* Directions for this task
Return every line of the records below unchanged, character for character, from the first record through the last.

── Dataset extract

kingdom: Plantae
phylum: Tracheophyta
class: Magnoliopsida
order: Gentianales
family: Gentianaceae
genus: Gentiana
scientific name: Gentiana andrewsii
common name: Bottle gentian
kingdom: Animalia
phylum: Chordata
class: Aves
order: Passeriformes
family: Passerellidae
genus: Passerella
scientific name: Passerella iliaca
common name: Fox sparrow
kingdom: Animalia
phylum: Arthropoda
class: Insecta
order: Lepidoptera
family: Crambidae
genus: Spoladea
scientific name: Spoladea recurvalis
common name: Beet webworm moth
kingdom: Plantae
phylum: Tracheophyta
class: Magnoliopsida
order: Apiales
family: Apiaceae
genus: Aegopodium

────

* Solution for this problem
kingdom: Plantae
phylum: Tracheophyta
class: Magnoliopsida
order: Gentianales
family: Gentianaceae
genus: Gentiana
scientific name: Gentiana andrewsii
common name: Bottle gentian
kingdom: Animalia
phylum: Chordata
class: Aves
order: Passeriformes
family: Passerellidae
genus: Passerella
scientific name: Passerella iliaca
common name: Fox sparrow
kingdom: Animalia
phylum: Arthropoda
class: Insecta
order: Lepidoptera
family: Crambidae
genus: Spoladea
scientific name: Spoladea recurvalis
common name: Beet webworm moth
kingdom: Plantae
phylum: Tracheophyta
class: Magnoliopsida
order: Apiales
family: Apiaceae
genus: Aegopodium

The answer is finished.